> Page extract:
Well, let's assume the opposite of what we want to prove and derive a contradiction.

If we could always prove whether individual programs halt or not, that would give us a way to compute whether an arbitrary program P eventually halts. How? By running through all possible proofs in size order and applying Hilbert's proof-checking algorithm to each one until we find a proof that P halts or a proof that P never will. We just look through all possible proofs in size order, one character long, two, three, etc., until we settle the matter!

Of course, in practice this would be very, very slow! But it would work in principle, and Turing has shown that it can't. Hence if a formal axiomatic system with a proof-checking algorithm à la Hilbert only proves true theorems, then it can't settle all instances of the halting problem. In other words, if it's truthful, then the formal axiomatic system must be incomplete.

So that's how Turing derives incompleteness from uncomputability. The halting problem is uncomputable, therefore no finite set of axioms will do.

That's the negative part of Turing's famous paper. But there's also a positive message. At that same time that Turing shows that any formalism for reasoning is incomplete, he exhibits a universal formalism for computing: the machine language of Turing machines. At the same time that he gives us a better proof of Gödel's incompleteness theorem, he gives us a way out. Hilbert's mistake was to advocate artificial languages for carrying out proofs. This doesn't work because of incompleteness, because of the fact that every formal axiomatic system is limited in power. But that's not the case with artificial languages for expressing algorithms. Because computational universality, the fact that almost any computer programming language can express all possible algorithms, is actually a very important form of completeness! It's the theoretical basis for the entire computer industry!

Hilbert almost got it right. He advocated using artificial languages to avoid ambiguity, he espoused formalism. But it's not reasoning, it's computation where formalism has triumphed! Mathematicians today still use natural languages to express their proofs. But when they write a computer program they have to be much more careful than when they prove a theorem. As Bill Thurston put it, much more attention to detail is required to get a computer program to run properly than in writing up a proof for publication. That's where formalism is triumphant, in computing, not in reasoning!

Many of the logicians who worked in the first half of this century were actually the first inventors of programming languages. Gödel uses a scheme for expressing algorithms that is much like the high-level language LISP that we'll study in the next chapter. Turing employs a low-level machine language. Other logicians invented other programming formalisms, some of which are still used today, like combinators and the lambda calculus. So Hilbert's project succeeded brilliantly, but in formalizing computation, not deduction!

Two final comments on Turing's paper.

First of all, Wolfram on computational universality.

In a massive work in progress tentatively entitled A New Kind of Science, the mathematical physicist Stephen Wolfram, the creator of Mathematica, has assembled a great deal of experimental evidence that almost any combinatorial system that isn't trivial is computationally universal. I believe he refers to this as the ubiquity of universality. I hope Wolfram publishes this soon; he's been working on it for a decade.

By the way, Mathematica is an extremely high-level language for doing mathematics. It does symbolic and numerical computations very well. I think that Hilbert would have loved Mathematica—I know I do—because in a funny way it carries out Hilbert's dream, as much of it as was possible. It's a single formalism that encompasses much of mathematics, including a lot of mathematical physics. It's a system that ``knows'' a lot of mathematics. I would argue that it's a substantial artificial intelligence, albeit an inhuman one. It embodies only mathematical intelligence.

> Data extract:
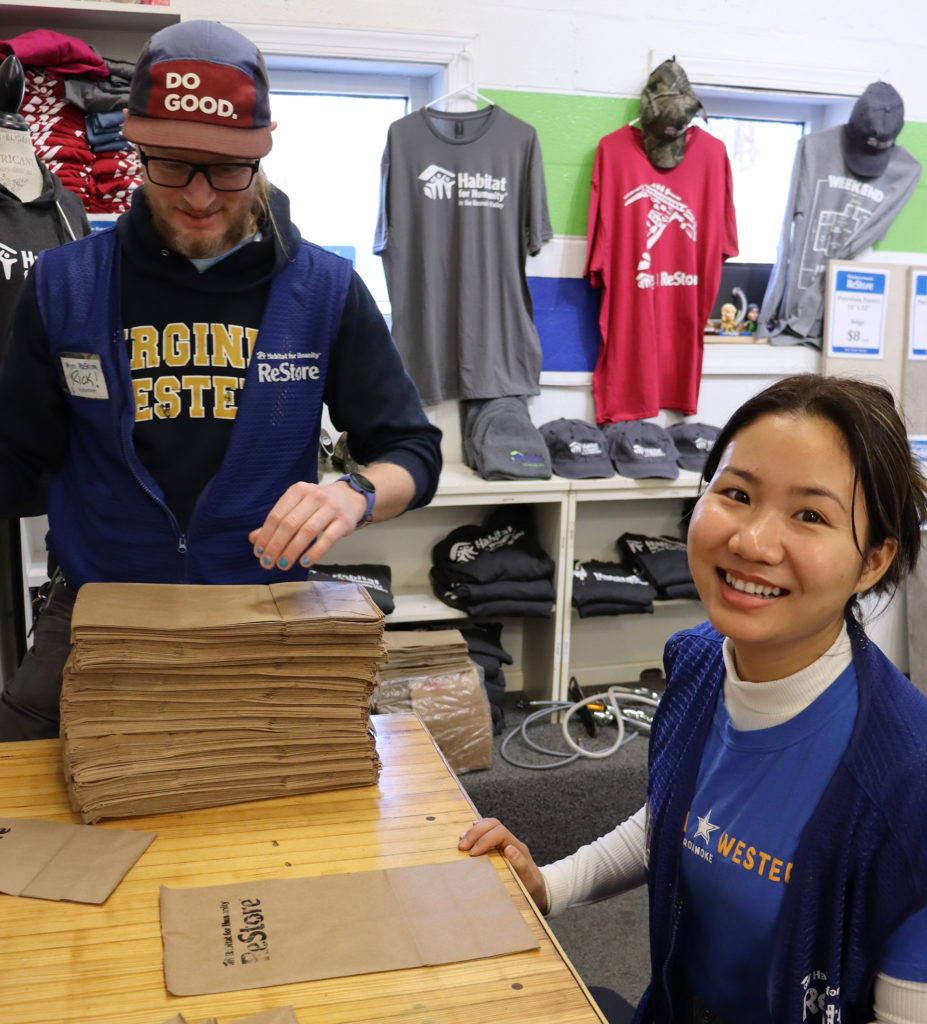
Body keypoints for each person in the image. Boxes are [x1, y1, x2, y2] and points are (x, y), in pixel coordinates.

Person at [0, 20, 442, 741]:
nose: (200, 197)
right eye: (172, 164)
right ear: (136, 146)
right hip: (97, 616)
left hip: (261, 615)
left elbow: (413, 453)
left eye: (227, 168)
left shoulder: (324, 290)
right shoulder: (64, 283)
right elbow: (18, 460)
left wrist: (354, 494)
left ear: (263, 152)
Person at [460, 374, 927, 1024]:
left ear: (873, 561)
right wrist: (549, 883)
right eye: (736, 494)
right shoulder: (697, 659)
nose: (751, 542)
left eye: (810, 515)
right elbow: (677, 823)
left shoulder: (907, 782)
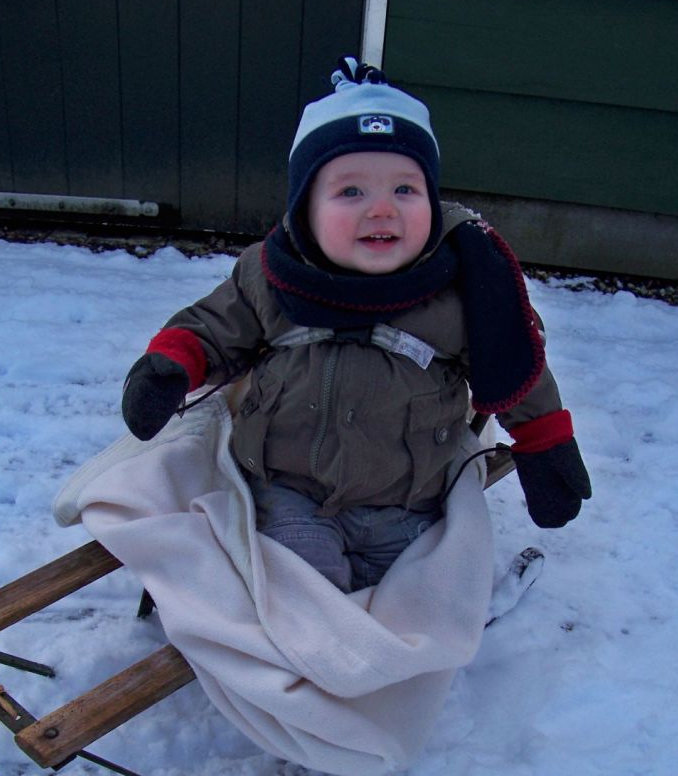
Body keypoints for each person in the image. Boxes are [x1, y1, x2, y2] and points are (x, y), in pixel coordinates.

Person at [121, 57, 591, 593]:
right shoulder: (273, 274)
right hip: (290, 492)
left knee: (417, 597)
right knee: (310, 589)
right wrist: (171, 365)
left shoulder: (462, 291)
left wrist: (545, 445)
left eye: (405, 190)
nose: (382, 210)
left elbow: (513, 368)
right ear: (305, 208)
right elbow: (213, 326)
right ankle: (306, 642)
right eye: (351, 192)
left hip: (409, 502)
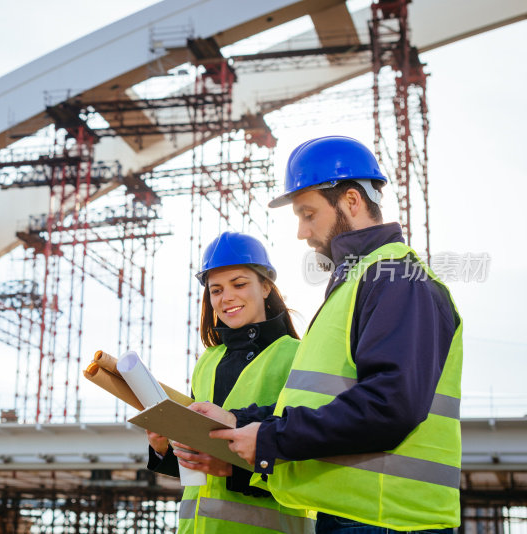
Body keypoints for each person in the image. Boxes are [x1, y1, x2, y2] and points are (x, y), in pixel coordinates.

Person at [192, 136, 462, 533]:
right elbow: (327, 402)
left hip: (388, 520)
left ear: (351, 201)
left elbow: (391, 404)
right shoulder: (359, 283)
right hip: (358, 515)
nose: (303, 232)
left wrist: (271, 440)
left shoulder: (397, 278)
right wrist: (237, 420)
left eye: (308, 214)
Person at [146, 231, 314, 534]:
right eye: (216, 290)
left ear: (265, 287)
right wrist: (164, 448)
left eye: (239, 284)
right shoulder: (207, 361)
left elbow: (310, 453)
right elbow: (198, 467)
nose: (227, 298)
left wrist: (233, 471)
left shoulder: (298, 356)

---

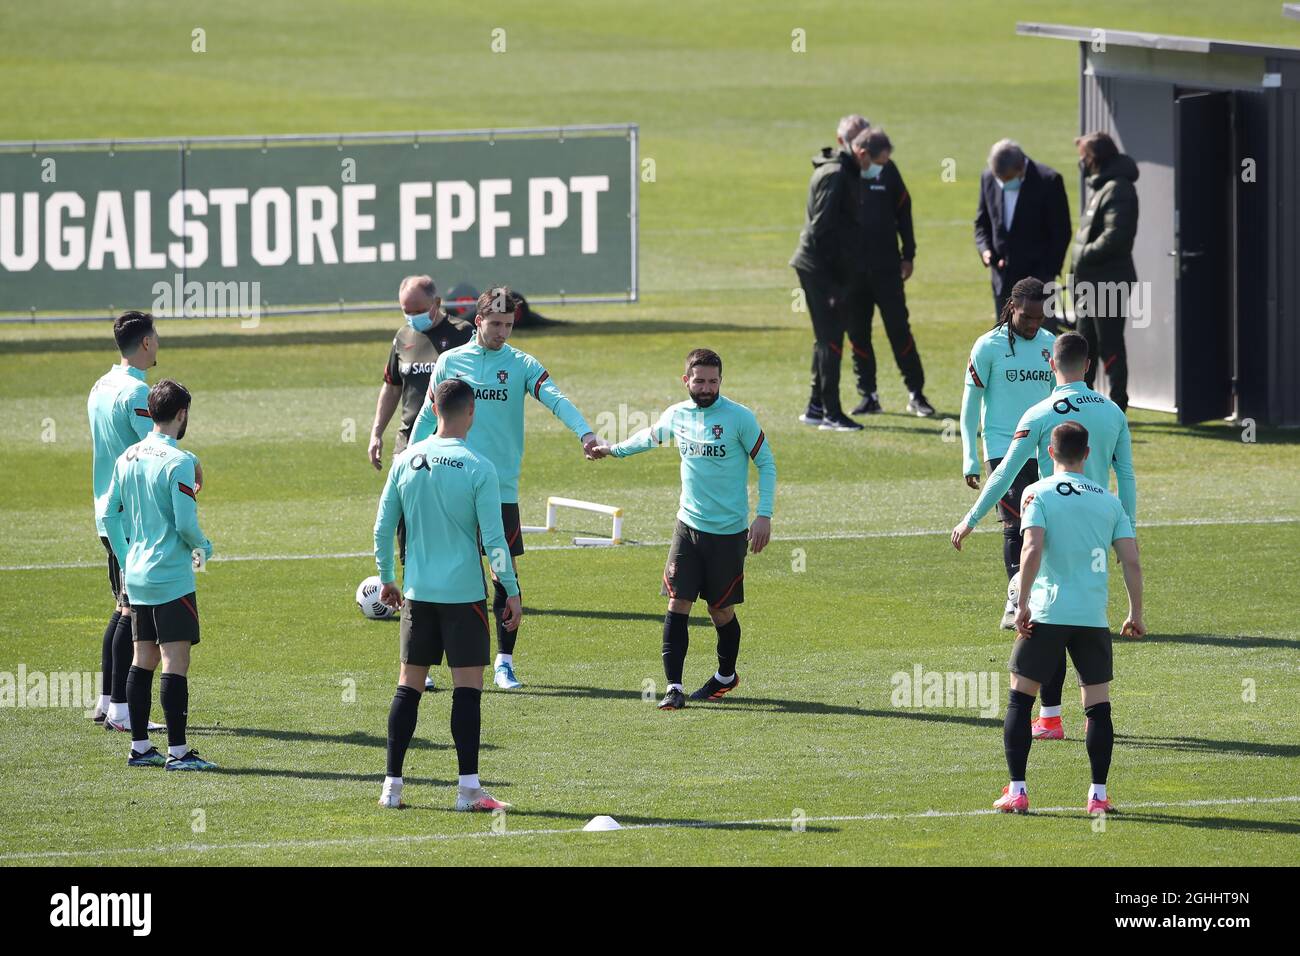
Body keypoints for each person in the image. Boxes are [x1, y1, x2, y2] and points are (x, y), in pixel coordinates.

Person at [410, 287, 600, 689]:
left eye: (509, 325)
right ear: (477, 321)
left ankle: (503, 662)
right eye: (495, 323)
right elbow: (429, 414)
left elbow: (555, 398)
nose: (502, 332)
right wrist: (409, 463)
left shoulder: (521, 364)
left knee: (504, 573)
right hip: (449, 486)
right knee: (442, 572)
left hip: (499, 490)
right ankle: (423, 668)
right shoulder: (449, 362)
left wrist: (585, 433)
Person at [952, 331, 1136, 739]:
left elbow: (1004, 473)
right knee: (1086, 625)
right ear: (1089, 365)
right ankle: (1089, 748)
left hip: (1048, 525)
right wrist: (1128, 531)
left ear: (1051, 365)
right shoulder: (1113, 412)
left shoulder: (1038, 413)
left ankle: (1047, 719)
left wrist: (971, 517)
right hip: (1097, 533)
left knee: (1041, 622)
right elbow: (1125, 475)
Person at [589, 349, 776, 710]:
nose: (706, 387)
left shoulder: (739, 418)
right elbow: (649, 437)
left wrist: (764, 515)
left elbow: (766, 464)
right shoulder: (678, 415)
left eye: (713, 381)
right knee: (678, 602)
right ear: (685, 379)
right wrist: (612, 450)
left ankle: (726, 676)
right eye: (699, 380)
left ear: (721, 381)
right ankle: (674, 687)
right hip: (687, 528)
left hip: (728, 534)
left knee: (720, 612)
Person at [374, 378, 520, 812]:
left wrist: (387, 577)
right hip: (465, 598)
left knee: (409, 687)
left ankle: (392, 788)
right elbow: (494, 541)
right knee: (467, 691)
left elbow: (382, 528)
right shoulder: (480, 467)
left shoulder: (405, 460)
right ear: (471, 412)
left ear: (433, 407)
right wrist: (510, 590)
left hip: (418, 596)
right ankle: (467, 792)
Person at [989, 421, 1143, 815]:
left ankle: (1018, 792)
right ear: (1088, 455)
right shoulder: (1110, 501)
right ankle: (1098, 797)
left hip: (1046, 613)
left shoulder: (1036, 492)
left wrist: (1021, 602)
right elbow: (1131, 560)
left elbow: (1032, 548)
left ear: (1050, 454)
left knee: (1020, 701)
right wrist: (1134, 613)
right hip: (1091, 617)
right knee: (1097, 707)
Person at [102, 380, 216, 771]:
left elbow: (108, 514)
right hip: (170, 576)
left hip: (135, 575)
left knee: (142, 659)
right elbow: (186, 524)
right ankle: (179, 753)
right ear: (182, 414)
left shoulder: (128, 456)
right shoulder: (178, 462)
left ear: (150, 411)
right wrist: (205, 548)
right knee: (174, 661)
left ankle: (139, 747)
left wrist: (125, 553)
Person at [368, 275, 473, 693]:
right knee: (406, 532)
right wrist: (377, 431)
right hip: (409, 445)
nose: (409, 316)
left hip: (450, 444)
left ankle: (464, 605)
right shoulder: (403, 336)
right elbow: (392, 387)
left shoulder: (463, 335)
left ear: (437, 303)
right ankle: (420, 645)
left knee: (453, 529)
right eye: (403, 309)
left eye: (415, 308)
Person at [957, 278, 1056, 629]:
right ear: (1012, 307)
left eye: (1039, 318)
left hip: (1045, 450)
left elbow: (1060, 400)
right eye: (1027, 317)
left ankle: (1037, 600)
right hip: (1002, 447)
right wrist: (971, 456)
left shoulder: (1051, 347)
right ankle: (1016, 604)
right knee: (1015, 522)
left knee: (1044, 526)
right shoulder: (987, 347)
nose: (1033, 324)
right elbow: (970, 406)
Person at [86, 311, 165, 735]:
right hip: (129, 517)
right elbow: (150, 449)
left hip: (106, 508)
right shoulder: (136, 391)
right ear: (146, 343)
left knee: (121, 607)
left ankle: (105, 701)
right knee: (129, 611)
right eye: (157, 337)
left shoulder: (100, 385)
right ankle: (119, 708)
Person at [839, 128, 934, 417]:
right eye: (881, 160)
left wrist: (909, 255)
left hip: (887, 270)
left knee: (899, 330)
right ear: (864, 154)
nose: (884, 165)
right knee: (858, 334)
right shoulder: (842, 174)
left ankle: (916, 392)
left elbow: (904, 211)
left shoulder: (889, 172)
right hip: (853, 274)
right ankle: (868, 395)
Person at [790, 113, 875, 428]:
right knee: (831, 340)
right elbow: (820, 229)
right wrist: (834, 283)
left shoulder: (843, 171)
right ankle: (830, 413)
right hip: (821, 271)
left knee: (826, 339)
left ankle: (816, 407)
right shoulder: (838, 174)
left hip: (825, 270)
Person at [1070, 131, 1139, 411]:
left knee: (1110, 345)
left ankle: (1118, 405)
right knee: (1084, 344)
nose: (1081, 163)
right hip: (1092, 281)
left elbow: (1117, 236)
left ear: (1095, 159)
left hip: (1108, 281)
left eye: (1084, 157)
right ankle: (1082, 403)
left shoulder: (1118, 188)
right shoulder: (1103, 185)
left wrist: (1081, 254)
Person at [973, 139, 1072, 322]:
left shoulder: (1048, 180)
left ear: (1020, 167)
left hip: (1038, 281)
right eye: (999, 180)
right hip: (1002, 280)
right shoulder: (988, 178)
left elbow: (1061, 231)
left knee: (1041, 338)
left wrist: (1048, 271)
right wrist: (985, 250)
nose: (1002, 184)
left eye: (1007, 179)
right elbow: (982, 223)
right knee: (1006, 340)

> What the task requires:
Transcribe the stretch of the Turing passage from "Hilbert almost got" through "not in reasoning!". Draw only on the Turing passage, not on the lines.

> Response below:
Hilbert almost got it right. He advocated using artificial languages to avoid ambiguity, he espoused formalism. But it's not reasoning, it's computation where formalism has triumphed! Mathematicians today still use natural languages to express their proofs. But when they write a computer program they have to be much more careful than when they prove a theorem. As Bill Thurston put it, much more attention to detail is required to get a computer program to run properly than in writing up a proof for publication. That's where formalism is triumphant, in computing, not in reasoning!